Part of the 'establishment' which he felt was oblivious to the sufferings of humanity was the Church. Migjeni's religious education and his training for the Orthodox priesthood seem to have been entirely counterproductive, for he cherished neither an attachment to religion nor any particularly fond sentiments for the organized Church. God for Migjeni was a giant with granite fists crushing the will of man. Evidence of the repulsion he felt towards God and the Church are to be found in the two poems missing from the 1944 edition, Parathania e parathanieve ("Preface of prefaces") with its cry of desperation "God! Where are you?", and Blasfemi ("Blasphemy").

In Kanga skandaloze ("Scandalous song"), Migjeni expresses a morbid attraction to a pale nun and at the same time his defiance and rejection of her world. This poem is one which helps throw some light not only on Migjeni's attitude to religion but also on one of the least studied aspects in the life of the poet, his repressed sexuality.

Eroticism has certainly never been a prominent feature of Albanian literature at any period and one would be hard-pressed to name any Albanian author who has expressed his intimate impulses and desires in verse or prose. Migjenis verse and his prose abound with the figures of women, many of them unhappy prostitutes, for whom Migjeni betrays both pity and open sexual interest. It is the tearful eyes and the red lips which catch his attention; the rest of the body is rarely described. Passion and rapturous desire are ubiquitous in his verse, but equally present is the specter of physical intimacy portrayed in terms of disgust and sorrow. It is but one of the many bestial faces of misery described in the 105-line Poema e mjerimit ("The poem of the misery").

== Legacy ==

Regarding his legacy, Elsie writes: "Though Migjeni did not publish a single book during his lifetime, his works, which circulated privately and in the press of the period, were an immediate success. Migjeni paved the way for modern literature in Albania." This literature was, however, soon to be nipped in the bud. The very year of the publication of Free Verse saw the victory of Stalinism in Albania and the proclamation of the People's Republic.
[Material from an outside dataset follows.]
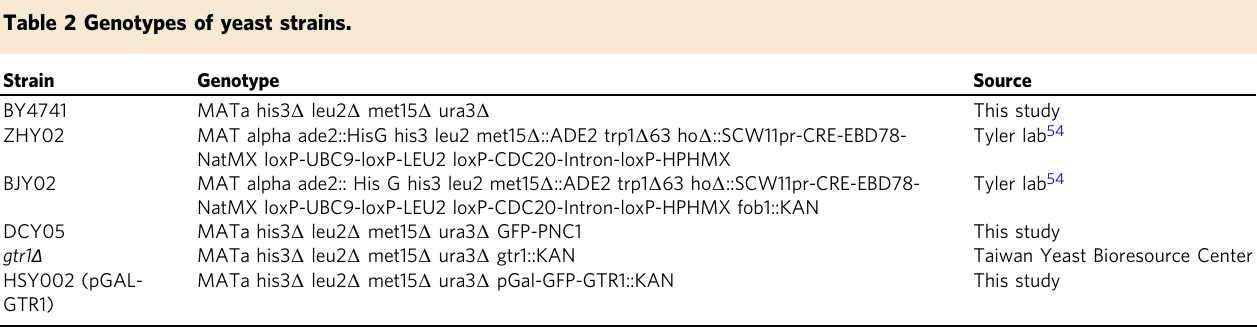
Fig. 7 Corylin prolongs lifespan in aged HFD-fed mice. Forty-week-old male mice were fed a HFD with or without corylin treatment ( n = 30 per group). a Survival curves of mice fed a HFD versus 1%(v/v) corylin (HFD/C) show a signi fi cant (Gehan – Breslow – Wilcoxon test χ 2 = 4.887 and p = 0.0271) improving lifespan. b , c The bodyweight of mice after started fed with HFD or HFD/C and food consumption (The start point to fed corylin indicated by a black arrow, n = 30 at start point). d Circulating level of corylin ( n = 4 biologically independent samples). e Rearing behavior was analyzed in obese mice fed a HFD with or without corylin for 35 weeks under dim and bright light conditions (HFD: n = 6; HFD/C n = 9 biologically independent animals). Latency to falling in the f constant rotarod and (HFD: n = 10; HFD/C: n = 8 biologically independent animals) g accelerating rotarod tests (HFD: n = 7; HFD/C: n = 5 biologically independent animals). h Western of total muscle for Phospho-mTOR Ser2448 (P-mTOR), total-mTOR (T-mTOR) and β -Actin ( n = 3). i Quanti fi cation was normalized with T-mTOR ( n = 3 biologically independent samples). j Fasting blood glucose level result ( n = 9 biologically independent samples, p = 0.0058). k Serum biochemical marker results ( n = 5 biologically independent samples, total cholesterol p = 0.0037, low-density lipoprotein p = 0.0151, triglyceride p = 0.0486, aspartate transaminase p = 0.0006, creatinine p <0.0001). Values are expressed as the mean±SEM. a p values were determined by the Gehan – Breslow – Wilcoxon test. e – g , i – k p values were determined by two-tailed unpaired Student ’ s t -test. Source data are provided as a source data fi le.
Many have speculated as to what contribution Migjeni might have made to Albanian letters had he managed to live longer. The question remains highly hypothetical, for this individualist voice of genuine social protest would no doubt have suffered the same fate as most Albanian writers of talent in the late 1940s, i.e. internment, imprisonment or execution. His early demise has at least preserved the writer for us undefiled.

The fact that Migjeni did perish so young makes it difficult to provide a critical assessment of his work. Though generally admired, Migjeni is not without critics. Some have been disappointed by his prose, nor is the range of his verse sufficient to allow us to acclaim him as a universal poet.